### Records provided
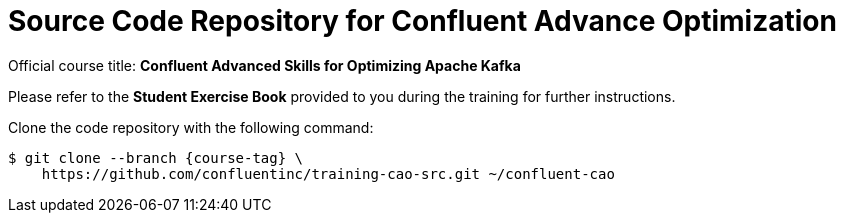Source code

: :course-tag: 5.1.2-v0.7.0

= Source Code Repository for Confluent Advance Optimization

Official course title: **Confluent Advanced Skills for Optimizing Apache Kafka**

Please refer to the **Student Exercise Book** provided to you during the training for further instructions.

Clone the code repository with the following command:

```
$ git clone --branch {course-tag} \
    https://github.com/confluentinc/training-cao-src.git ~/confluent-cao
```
######
• _Work instructions_
Pull out every line of the entries that includes the word "training".

• _Result for this exercise_
Please refer to the **Student Exercise Book** provided to you during the training for further instructions.
    https://github.com/confluentinc/training-cao-src.git ~/confluent-cao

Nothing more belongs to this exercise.